Sanssouci: Vorschlag
■ „Ein Irrer ist menschlich“ – Hans Werner Olm spielt im Mehringhof Theater
Hans Werner Olm ist ein Phänomen. Bereits eine dreiviertel Stunde vor Beginn seines Programms stehen süchtige Zuschauer Schlange bis auf den Hof hinaus. Hat man den wärmenden Eingangsbereich erreicht, fällt der fußmüde Blick auf eine Tafel, auf der markiert ist, wie viele Vorstellungen im voraus ausverkauft sind. Und das sind eine ganze Menge. Kurz vor Beginn – jede Sardine hat ihren Platz – steigert sich die Stimmung bis zu einem nicht festlegbaren Höhepunkt: Die Zuschauer sind eins geworden in ihrem Wunsch nach guter Laune. In den Saal geworfene Stichworte – aus einem alten Olm-Programm vermutlich – reichen aus, die angeheizten Gemüter zum Kochen zu bringen. Als Nicht-Olm-Kenner fühlt man sich ausgeschlossen, ausgeschlossen aus einem Zirkel Wissender, sitzt ernst und stumm da und will auch wissen.
Kabarettist ist er eigentlich nicht, der Hans Werner Olm, vielmehr Entertainer der amerikanischen Schule und Parodist. Er packt keine heißen Eisen an, sein Programm zeigt den ganz alltäglichen Wahnsinn. Die Parodien sind Typisierungen von Mitmenschen, wie man sie selbst schon in genau die gleiche Schublade gepackt kennt. Da ist Rudi, Sinnbild für das dumm-verquast Intellektuelle, der Frauen auf einer Fete mit einem fremdwörtergespickten Vortrag über Malevichs suprematistisches, schwarzes Quadrat anzumachen versucht – und dabei natürlich gehörig baden geht. Frauen fahren vor allem auf Schreiberlinge, Maler und Esoteriker ab, glaubt Olm zu wissen. Begeisterte Zurufe aus dem Publikum – Olm scheint recht zu haben.

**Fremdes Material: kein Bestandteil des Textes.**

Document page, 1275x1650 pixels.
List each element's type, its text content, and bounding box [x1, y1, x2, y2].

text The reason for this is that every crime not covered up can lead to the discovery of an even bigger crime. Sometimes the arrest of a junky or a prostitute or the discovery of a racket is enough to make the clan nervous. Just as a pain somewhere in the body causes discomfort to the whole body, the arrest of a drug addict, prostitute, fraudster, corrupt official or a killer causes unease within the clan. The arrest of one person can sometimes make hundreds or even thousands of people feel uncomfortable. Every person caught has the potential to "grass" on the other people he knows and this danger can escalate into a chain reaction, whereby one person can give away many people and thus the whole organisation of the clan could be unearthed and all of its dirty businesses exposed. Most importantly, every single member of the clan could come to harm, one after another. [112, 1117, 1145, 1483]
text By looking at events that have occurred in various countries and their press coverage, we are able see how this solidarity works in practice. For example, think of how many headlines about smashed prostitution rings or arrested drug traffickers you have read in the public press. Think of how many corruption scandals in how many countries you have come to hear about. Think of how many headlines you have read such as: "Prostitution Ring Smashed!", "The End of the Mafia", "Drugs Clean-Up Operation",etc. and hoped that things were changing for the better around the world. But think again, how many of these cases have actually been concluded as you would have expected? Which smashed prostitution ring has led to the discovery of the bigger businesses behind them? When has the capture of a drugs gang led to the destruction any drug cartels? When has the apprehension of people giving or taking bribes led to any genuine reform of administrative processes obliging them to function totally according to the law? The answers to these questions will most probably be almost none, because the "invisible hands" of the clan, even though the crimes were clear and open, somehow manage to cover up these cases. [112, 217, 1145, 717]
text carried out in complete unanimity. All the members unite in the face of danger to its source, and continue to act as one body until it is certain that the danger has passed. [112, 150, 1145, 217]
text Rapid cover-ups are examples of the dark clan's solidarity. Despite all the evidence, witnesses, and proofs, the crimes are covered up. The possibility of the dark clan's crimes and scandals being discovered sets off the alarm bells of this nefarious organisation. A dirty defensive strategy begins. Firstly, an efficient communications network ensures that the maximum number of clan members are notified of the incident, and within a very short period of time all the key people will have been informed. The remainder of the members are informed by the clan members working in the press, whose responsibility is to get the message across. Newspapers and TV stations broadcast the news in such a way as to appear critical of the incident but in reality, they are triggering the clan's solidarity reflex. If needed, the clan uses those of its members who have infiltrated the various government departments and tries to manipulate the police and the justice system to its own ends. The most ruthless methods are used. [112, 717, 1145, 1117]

Das Was oder gar Warum ist bei Olm nicht wichtig, es zählt nur das „Wie“, das Entertainment. Fast wahllos macht sich Olm über alles lustig, was ihm unter die Finger kommt. Alles ist netter Spaß und nie gemein. Da wundert es auch nicht, daß selbst eine Hitler-Parodie zu reinem Vergnügen gerinnt, die Lacher hat er kritiklos auf seiner Seite. Gegen Ende packt er seinen running gag aus, spürbar bekannt aus dem letzten Programm: Günni Schwagalla, den Ruhrpott-Prol und Mantafahrer mit Goldkettchen, der am Ende jedes gestammelten Satzes „Ey, hömma“ lallt und der die Fangemeinde dankbar an den Rand der Hysterie führt. Aber das kennt man bereits alles, die Klischees sind selbst schon zu Klischees geworden, möchte man in den Saal rufen. Angesichts der stark toxisch reagierenden Masse verhält man sich besser still. Hans Werner Olm ist eben ein Phänomen. Anja Poschen
Bis 28.2., Mi.-So., 21 Uhr im Mehringhof Theater.